NOTE: I was able to reproduce this on both my pinball cabinet and the laptop I use for development and testing. I was also able to replicate the behavior using any set of tables with the same name across more than one system. It didn't matter which table I used, or which combination of systems (Visual Pinball, Future Pinball, Pinball FX3). So long as the conditions above are met, the crash will occur.

Expected behavior Table selected at exit is still selected at next startup with no crashes or audio playback anomalies.

Test files N/A

Screenshots N/A

Windows version Window 10.

byancey commented 5 years ago

Adding a few more details and observations to this issue.

In addition to the very specific scenario detailed in the bug description, which is 100% reproducible if the steps are replicated, I have also seen a much more intermittent and random crash that sometimes occurs when the wheel is transitioning from one table to the next. The latter crash is intermittent enough that I have not managed to catch it with the debugger, but I suspect the two may actually be related, as in both cases, you get an audio stutter before the crash, as if it's trying to play the audio...but then chokes and dies in the process.

While I have been able to work around the first crash by not using meta filters, the latter crash persists. If I just fire up the table for a quick game, it's unlikely I'll encounter it, but when I'm doing updates and the table is running for hours at a time, the odds of hitting it eventually are pretty good. Sometimes I see it while I'm manually cycling through the tables, sometimes it'll just go down while attract mode is running.

byancey commented 5 years ago

One other interesting finding worth mentioning...

I indicated in the initial write-up for the bug that the actual crash occurs on line 77 of DShowAudioPlayer's OnEvent() handler. I have no idea what exactly that event handler is supposed to be doing, but I noticed while debugging that the only time I seemed to hit breakpoints in that code was when the crash was about to occur.
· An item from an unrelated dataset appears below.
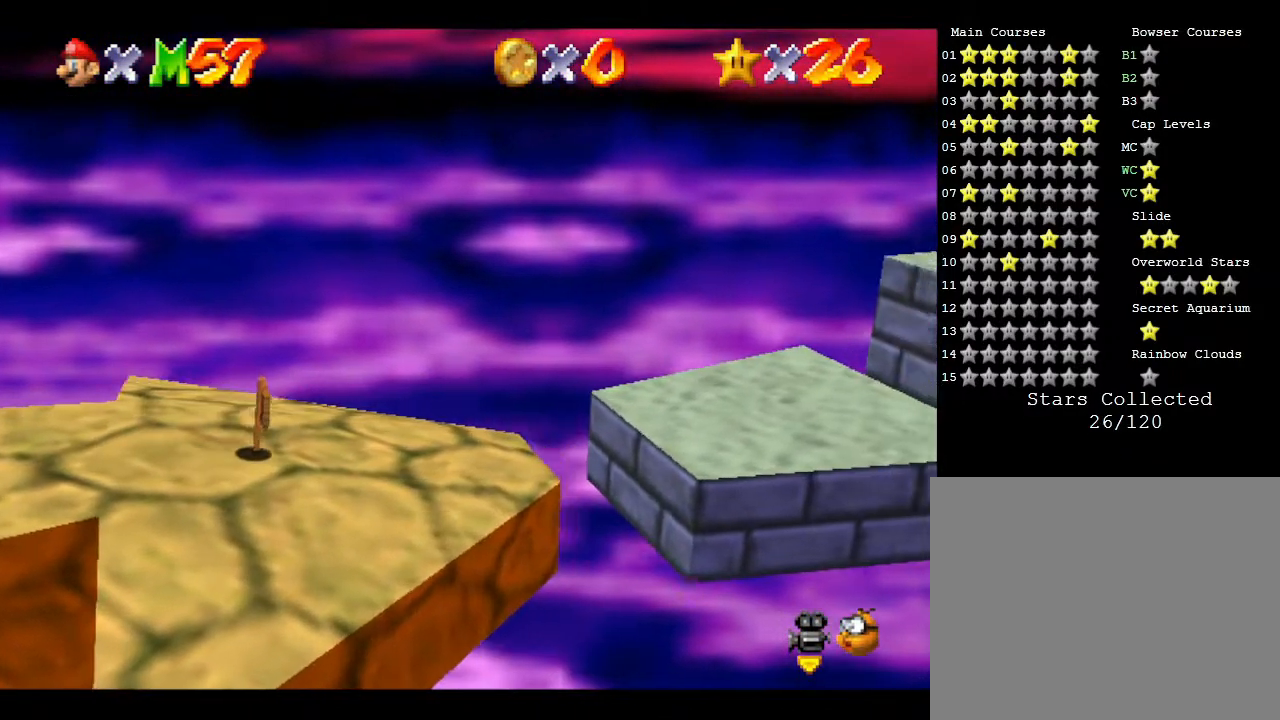
{"buttons": [], "left_stick": "right", "events": [[167, "A", "down"], [450, "A", "up"]]}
Doesn't seem PinballY triggers that event handler in normal operation.

On a whim I simply added a return at the beginning of that OnEvent() function call so that it never actually reaches the code where the crash occurs. With that change in place, instead of a crash, I simply get a very brief skip in the audio, and otherwise PinballY goes on happily as if nothing has occurred. I've had the frontend running for about 30 to 40 minutes with this change, and I haven't seen any obvious negative effects of simply bypassing that OnEvent() call completely.

So, this definitely eliminates the crash described in my first post. My plan is to run my front-end with this change in place for a few days and see if it also addresses the the more intermittent random crash I described in my second post. I'll post an update here once I've convinced myself that it either does, or does not address the second crash.

mjrgh commented 5 years ago

Good find!

Hey, try this: instead of returning at the beginning of DShowAudioPlayer::OnEvent, add this at the beginning of the method (line 74, right after the open brace):

// add a self-reference while we're working so that we can't be // deleted in the event callback RefPtr self(this, DoAddRef);

I'm thinking we have a simple case of 'this' getting deleted in the course of the event processing, which is in turn deleting this->pEventEx, which is where the crash is coming from.

Regards, Mike


From: byancey notifications@github.com Sent: Thursday, October 3, 2019 9:53 PM To: mjrgh/PinballY PinballY@noreply.github.com Cc: Subscribed subscribed@noreply.github.com Subject: Re: [mjrgh/PinballY] Metafilter can cause startup crashes when same table exists in multiple systems (#86)

One other interesting finding worth mentioning...

I indicated in the initial write-up for the bug that the actual crash occurs on line 77 of DShowAudioPlayer's OnEvent() handler. I have no idea what exactly that event handler is supposed to be doing, but I noticed while debugging that the only time I seemed to hit breakpoints in that code was when the crash was about to occur. Doesn't seem PinballY triggers that event handler in normal operation.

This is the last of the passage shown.